WHAT YOU WILL DO: For this exercise, repeat each entry exactly as written.

MATERIAL TO PROCESS:
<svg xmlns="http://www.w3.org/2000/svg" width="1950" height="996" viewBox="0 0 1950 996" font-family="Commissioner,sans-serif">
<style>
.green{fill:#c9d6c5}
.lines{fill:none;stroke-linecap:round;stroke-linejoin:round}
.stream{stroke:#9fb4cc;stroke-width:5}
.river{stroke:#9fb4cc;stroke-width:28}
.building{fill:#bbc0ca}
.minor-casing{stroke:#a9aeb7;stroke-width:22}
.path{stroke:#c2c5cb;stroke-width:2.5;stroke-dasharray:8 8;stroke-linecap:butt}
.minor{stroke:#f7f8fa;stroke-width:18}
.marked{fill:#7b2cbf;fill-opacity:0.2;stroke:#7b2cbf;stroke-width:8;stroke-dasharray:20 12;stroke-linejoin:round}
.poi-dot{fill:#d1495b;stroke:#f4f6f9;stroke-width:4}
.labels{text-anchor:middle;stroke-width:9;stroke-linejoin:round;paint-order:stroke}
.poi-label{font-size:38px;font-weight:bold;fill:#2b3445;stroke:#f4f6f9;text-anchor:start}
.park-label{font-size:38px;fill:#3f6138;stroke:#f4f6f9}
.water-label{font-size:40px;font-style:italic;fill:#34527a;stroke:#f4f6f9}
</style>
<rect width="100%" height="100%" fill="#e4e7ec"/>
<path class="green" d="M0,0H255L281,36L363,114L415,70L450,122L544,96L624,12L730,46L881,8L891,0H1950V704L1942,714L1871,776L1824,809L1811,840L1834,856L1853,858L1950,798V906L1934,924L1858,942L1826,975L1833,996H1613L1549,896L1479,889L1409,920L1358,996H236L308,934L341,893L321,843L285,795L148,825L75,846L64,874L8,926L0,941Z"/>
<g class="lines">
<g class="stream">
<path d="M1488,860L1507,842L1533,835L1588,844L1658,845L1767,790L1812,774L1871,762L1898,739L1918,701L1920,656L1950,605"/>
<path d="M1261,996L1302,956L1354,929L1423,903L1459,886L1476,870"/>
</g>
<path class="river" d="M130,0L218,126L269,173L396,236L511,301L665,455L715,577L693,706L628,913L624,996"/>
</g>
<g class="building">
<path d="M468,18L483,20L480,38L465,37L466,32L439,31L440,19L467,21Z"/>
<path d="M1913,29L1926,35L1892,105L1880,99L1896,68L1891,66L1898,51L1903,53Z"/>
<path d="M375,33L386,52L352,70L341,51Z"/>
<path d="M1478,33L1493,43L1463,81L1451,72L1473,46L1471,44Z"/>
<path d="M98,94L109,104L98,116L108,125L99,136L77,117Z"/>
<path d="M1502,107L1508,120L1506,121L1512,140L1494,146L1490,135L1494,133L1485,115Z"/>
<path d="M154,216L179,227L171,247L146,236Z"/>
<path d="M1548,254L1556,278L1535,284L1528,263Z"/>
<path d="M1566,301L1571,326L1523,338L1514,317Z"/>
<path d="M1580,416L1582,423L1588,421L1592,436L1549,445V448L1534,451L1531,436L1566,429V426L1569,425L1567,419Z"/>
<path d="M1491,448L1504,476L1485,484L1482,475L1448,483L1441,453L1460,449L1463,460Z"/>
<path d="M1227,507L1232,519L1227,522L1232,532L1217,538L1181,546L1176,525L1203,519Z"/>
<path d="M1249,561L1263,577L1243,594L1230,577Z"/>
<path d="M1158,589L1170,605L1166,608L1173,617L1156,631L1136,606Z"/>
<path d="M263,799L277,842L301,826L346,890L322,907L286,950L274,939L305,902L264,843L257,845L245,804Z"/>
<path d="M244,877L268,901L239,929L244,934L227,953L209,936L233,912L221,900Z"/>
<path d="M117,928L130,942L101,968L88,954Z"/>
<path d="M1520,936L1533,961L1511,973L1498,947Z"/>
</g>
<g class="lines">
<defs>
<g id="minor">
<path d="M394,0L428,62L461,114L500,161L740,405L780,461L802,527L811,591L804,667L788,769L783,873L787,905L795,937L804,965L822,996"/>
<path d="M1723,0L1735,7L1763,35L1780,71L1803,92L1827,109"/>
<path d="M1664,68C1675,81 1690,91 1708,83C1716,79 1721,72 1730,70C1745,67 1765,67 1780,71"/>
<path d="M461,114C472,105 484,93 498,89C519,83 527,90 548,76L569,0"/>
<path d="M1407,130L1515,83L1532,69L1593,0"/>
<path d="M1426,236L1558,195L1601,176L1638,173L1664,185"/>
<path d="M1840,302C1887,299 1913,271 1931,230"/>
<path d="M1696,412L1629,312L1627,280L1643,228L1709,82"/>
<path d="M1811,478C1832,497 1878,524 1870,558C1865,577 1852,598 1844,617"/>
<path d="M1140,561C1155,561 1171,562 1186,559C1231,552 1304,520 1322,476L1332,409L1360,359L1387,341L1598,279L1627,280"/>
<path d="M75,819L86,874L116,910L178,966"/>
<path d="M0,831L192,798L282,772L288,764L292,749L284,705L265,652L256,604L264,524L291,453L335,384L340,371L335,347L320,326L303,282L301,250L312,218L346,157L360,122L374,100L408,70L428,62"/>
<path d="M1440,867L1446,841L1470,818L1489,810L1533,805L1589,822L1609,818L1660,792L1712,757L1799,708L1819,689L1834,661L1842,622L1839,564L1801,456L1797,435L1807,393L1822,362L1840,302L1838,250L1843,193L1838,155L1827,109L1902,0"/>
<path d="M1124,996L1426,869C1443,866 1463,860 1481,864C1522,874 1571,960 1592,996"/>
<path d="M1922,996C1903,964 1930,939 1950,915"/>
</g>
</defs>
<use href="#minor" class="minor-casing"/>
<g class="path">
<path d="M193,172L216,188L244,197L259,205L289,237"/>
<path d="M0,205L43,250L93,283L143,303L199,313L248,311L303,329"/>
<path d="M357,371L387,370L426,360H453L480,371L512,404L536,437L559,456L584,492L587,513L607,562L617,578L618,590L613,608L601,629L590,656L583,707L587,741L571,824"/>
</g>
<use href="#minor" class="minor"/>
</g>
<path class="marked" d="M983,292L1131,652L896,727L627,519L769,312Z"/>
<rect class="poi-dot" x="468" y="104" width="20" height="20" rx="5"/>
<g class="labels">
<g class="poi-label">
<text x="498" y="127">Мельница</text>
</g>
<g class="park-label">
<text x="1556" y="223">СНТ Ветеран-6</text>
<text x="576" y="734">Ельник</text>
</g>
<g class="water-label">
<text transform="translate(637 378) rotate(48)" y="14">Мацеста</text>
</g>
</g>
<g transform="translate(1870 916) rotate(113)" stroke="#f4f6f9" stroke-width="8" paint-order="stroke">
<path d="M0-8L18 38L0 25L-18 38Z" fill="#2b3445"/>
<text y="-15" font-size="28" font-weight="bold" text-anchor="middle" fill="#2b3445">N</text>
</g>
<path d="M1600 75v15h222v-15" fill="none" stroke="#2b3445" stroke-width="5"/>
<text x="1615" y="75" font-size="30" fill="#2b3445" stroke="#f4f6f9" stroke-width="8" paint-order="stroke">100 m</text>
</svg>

ANSWER FOR THIS EXERCISE:
<svg xmlns="http://www.w3.org/2000/svg" width="1950" height="996" viewBox="0 0 1950 996" font-family="Commissioner,sans-serif">
<style>
.green{fill:#c9d6c5}
.lines{fill:none;stroke-linecap:round;stroke-linejoin:round}
.stream{stroke:#9fb4cc;stroke-width:5}
.river{stroke:#9fb4cc;stroke-width:28}
.building{fill:#bbc0ca}
.minor-casing{stroke:#a9aeb7;stroke-width:22}
.path{stroke:#c2c5cb;stroke-width:2.5;stroke-dasharray:8 8;stroke-linecap:butt}
.minor{stroke:#f7f8fa;stroke-width:18}
.marked{fill:#7b2cbf;fill-opacity:0.2;stroke:#7b2cbf;stroke-width:8;stroke-dasharray:20 12;stroke-linejoin:round}
.poi-dot{fill:#d1495b;stroke:#f4f6f9;stroke-width:4}
.labels{text-anchor:middle;stroke-width:9;stroke-linejoin:round;paint-order:stroke}
.poi-label{font-size:38px;font-weight:bold;fill:#2b3445;stroke:#f4f6f9;text-anchor:start}
.park-label{font-size:38px;fill:#3f6138;stroke:#f4f6f9}
.water-label{font-size:40px;font-style:italic;fill:#34527a;stroke:#f4f6f9}
</style>
<rect width="100%" height="100%" fill="#e4e7ec"/>
<path class="green" d="M0,0H255L281,36L363,114L415,70L450,122L544,96L624,12L730,46L881,8L891,0H1950V704L1942,714L1871,776L1824,809L1811,840L1834,856L1853,858L1950,798V906L1934,924L1858,942L1826,975L1833,996H1613L1549,896L1479,889L1409,920L1358,996H236L308,934L341,893L321,843L285,795L148,825L75,846L64,874L8,926L0,941Z"/>
<g class="lines">
<g class="stream">
<path d="M1488,860L1507,842L1533,835L1588,844L1658,845L1767,790L1812,774L1871,762L1898,739L1918,701L1920,656L1950,605"/>
<path d="M1261,996L1302,956L1354,929L1423,903L1459,886L1476,870"/>
</g>
<path class="river" d="M130,0L218,126L269,173L396,236L511,301L665,455L715,577L693,706L628,913L624,996"/>
</g>
<g class="building">
<path d="M468,18L483,20L480,38L465,37L466,32L439,31L440,19L467,21Z"/>
<path d="M1913,29L1926,35L1892,105L1880,99L1896,68L1891,66L1898,51L1903,53Z"/>
<path d="M375,33L386,52L352,70L341,51Z"/>
<path d="M1478,33L1493,43L1463,81L1451,72L1473,46L1471,44Z"/>
<path d="M98,94L109,104L98,116L108,125L99,136L77,117Z"/>
<path d="M1502,107L1508,120L1506,121L1512,140L1494,146L1490,135L1494,133L1485,115Z"/>
<path d="M154,216L179,227L171,247L146,236Z"/>
<path d="M1548,254L1556,278L1535,284L1528,263Z"/>
<path d="M1566,301L1571,326L1523,338L1514,317Z"/>
<path d="M1580,416L1582,423L1588,421L1592,436L1549,445V448L1534,451L1531,436L1566,429V426L1569,425L1567,419Z"/>
<path d="M1491,448L1504,476L1485,484L1482,475L1448,483L1441,453L1460,449L1463,460Z"/>
<path d="M1227,507L1232,519L1227,522L1232,532L1217,538L1181,546L1176,525L1203,519Z"/>
<path d="M1249,561L1263,577L1243,594L1230,577Z"/>
<path d="M1158,589L1170,605L1166,608L1173,617L1156,631L1136,606Z"/>
<path d="M263,799L277,842L301,826L346,890L322,907L286,950L274,939L305,902L264,843L257,845L245,804Z"/>
<path d="M244,877L268,901L239,929L244,934L227,953L209,936L233,912L221,900Z"/>
<path d="M117,928L130,942L101,968L88,954Z"/>
<path d="M1520,936L1533,961L1511,973L1498,947Z"/>
</g>
<g class="lines">
<defs>
<g id="minor">
<path d="M394,0L428,62L461,114L500,161L740,405L780,461L802,527L811,591L804,667L788,769L783,873L787,905L795,937L804,965L822,996"/>
<path d="M1723,0L1735,7L1763,35L1780,71L1803,92L1827,109"/>
<path d="M1664,68C1675,81 1690,91 1708,83C1716,79 1721,72 1730,70C1745,67 1765,67 1780,71"/>
<path d="M461,114C472,105 484,93 498,89C519,83 527,90 548,76L569,0"/>
<path d="M1407,130L1515,83L1532,69L1593,0"/>
<path d="M1426,236L1558,195L1601,176L1638,173L1664,185"/>
<path d="M1840,302C1887,299 1913,271 1931,230"/>
<path d="M1696,412L1629,312L1627,280L1643,228L1709,82"/>
<path d="M1811,478C1832,497 1878,524 1870,558C1865,577 1852,598 1844,617"/>
<path d="M1140,561C1155,561 1171,562 1186,559C1231,552 1304,520 1322,476L1332,409L1360,359L1387,341L1598,279L1627,280"/>
<path d="M75,819L86,874L116,910L178,966"/>
<path d="M0,831L192,798L282,772L288,764L292,749L284,705L265,652L256,604L264,524L291,453L335,384L340,371L335,347L320,326L303,282L301,250L312,218L346,157L360,122L374,100L408,70L428,62"/>
<path d="M1440,867L1446,841L1470,818L1489,810L1533,805L1589,822L1609,818L1660,792L1712,757L1799,708L1819,689L1834,661L1842,622L1839,564L1801,456L1797,435L1807,393L1822,362L1840,302L1838,250L1843,193L1838,155L1827,109L1902,0"/>
<path d="M1124,996L1426,869C1443,866 1463,860 1481,864C1522,874 1571,960 1592,996"/>
<path d="M1922,996C1903,964 1930,939 1950,915"/>
</g>
</defs>
<use href="#minor" class="minor-casing"/>
<g class="path">
<path d="M193,172L216,188L244,197L259,205L289,237"/>
<path d="M0,205L43,250L93,283L143,303L199,313L248,311L303,329"/>
<path d="M357,371L387,370L426,360H453L480,371L512,404L536,437L559,456L584,492L587,513L607,562L617,578L618,590L613,608L601,629L590,656L583,707L587,741L571,824"/>
</g>
<use href="#minor" class="minor"/>
</g>
<path class="marked" d="M983,292L1131,652L896,727L627,519L769,312Z"/>
<rect class="poi-dot" x="468" y="104" width="20" height="20" rx="5"/>
<g class="labels">
<g class="poi-label">
<text x="498" y="127">Мельница</text>
</g>
<g class="park-label">
<text x="1556" y="223">СНТ Ветеран-6</text>
<text x="576" y="734">Ельник</text>
</g>
<g class="water-label">
<text transform="translate(637 378) rotate(48)" y="14">Мацеста</text>
</g>
</g>
<g transform="translate(1870 916) rotate(113)" stroke="#f4f6f9" stroke-width="8" paint-order="stroke">
<path d="M0-8L18 38L0 25L-18 38Z" fill="#2b3445"/>
<text y="-15" font-size="28" font-weight="bold" text-anchor="middle" fill="#2b3445">N</text>
</g>
<path d="M1600 75v15h222v-15" fill="none" stroke="#2b3445" stroke-width="5"/>
<text x="1615" y="75" font-size="30" fill="#2b3445" stroke="#f4f6f9" stroke-width="8" paint-order="stroke">100 m</text>
</svg>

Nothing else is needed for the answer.